The fossil preserves about 40 per cent of the skeleton of an early human ancestor. She was found at the Hadar site in Ethiopia’s Afar region in 1974 by a team led by American palaeoanthropologist Donald Johanson, and has remained a scientific and cultural fixture ever since. The Guardian has referred to her as the “mother of humanity”.
Lucy is displayed alongside a reconstruction of what she may have looked like in The Human Story, one of the museum’s galleries. She is on loan to the museum courtesy of the Ethiopian Heritage Authority.
The fossil has offered several insights into early humanity over decades of study. Features of her pelvis, femur and spine provided early evidence that Australopithecus afarensis walked upright, helping clarify when bipedalism first emerged in human evolution.

Her name came from the Beatles song Lucy in the Sky with Diamonds, which Prof Johanson has said was playing at the expedition camp on the night of the discovery. Scientific descriptions of the fossil were published soon after, followed by extensive analysis of her anatomy, age and the environmental conditions of the site.
Lucy has been exhibited in several locations over the past 50 years. In Ethiopia, the fossil has been shown at the National Museum of Ethiopia in Addis Ababa, and she has also travelled internationally.
Between 2007 and 2013, Lucy was part of a touring exhibition in the US, with confirmed stops at the Houston Museum of Natural Science, the Pacific Science Centre in Seattle and the Bowers Museum in California.

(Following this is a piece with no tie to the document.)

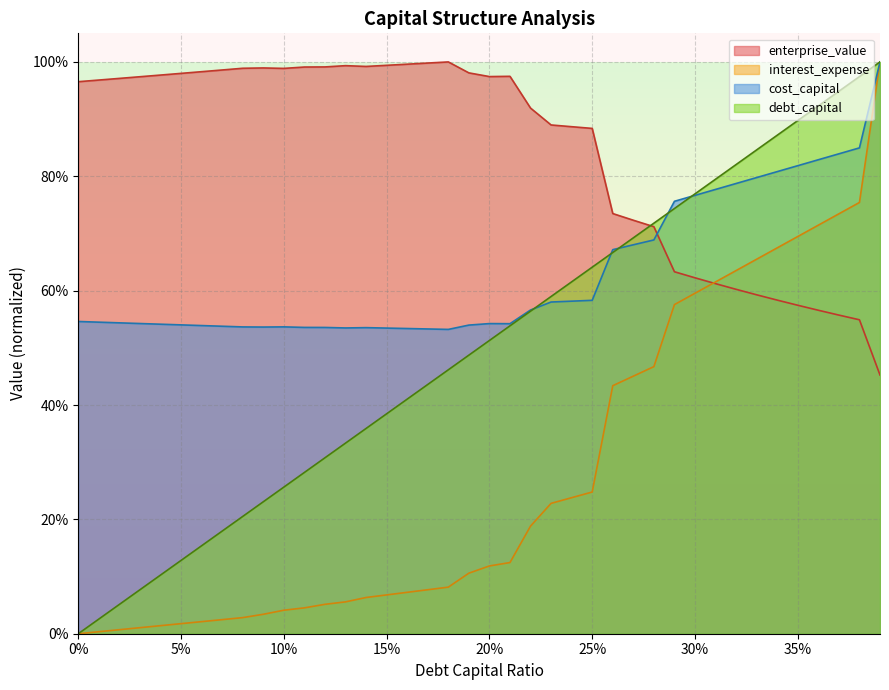

The interest_expense series shows 0.2 at 0.23. True or false?

True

The tour was organised with the Ethiopian government and included opportunities for scientific examination. In recent years, she has remained mostly in Ethiopia for conservation and research purposes.
Lucy’s presence in public culture extends well beyond scientific research. Since the 1970s, she has appeared in documentaries, museum publications and popular-science books, including Prof Johanson’s Lucy: The Beginnings of Humankind and Lucy’s Legacy, which introduced the fossil to a wider audience.

The 2014 film Lucy, directed by Luc Besson and starring Scarlett Johansson, also referenced the discovery – its title was inspired by the fossil, the opening sequence portrays an early hominin identified as “Lucy”, and Morgan Freeman’s character cites A. afarensis in a discussion of evolution.
Over time, the fossil has become a familiar reference point in classrooms, textbooks and exhibitions, making her one of the most widely recognised early human ancestors.
Natural History Museum Abu Dhabi opened earlier this month on Saadiyat Island.